Work required: Only one stretch of the data is wanted: the line containing "prices with hierarchy, linked", the line containing "Rocklin In Home Care", and every line between them, copied exactly.

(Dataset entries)
%%
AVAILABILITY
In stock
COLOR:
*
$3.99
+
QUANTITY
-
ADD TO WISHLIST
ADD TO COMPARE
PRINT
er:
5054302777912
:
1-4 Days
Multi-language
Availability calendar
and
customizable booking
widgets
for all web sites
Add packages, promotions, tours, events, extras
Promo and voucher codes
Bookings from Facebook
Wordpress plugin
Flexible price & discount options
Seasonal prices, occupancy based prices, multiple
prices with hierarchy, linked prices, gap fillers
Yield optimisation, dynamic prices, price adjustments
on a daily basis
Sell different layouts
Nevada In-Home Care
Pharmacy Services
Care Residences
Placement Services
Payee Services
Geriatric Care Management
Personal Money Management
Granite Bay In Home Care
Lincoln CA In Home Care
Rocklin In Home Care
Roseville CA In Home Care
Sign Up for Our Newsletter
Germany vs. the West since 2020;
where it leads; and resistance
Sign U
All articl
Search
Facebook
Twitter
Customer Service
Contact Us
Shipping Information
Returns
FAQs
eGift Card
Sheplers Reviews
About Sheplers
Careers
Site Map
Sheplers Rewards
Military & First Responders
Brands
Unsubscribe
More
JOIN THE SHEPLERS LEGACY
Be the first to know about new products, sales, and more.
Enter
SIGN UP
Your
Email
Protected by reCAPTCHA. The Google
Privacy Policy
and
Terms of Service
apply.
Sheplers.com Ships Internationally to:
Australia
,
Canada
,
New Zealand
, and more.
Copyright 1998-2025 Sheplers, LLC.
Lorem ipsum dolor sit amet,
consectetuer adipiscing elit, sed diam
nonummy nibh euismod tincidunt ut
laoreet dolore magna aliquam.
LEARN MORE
%%
Solution to this exercise:
prices with hierarchy, linked prices, gap fillers
Yield optimisation, dynamic prices, price adjustments
on a daily basis
Sell different layouts
Nevada In-Home Care
Pharmacy Services
Care Residences
Placement Services
Payee Services
Geriatric Care Management
Personal Money Management
Granite Bay In Home Care
Lincoln CA In Home Care
Rocklin In Home Care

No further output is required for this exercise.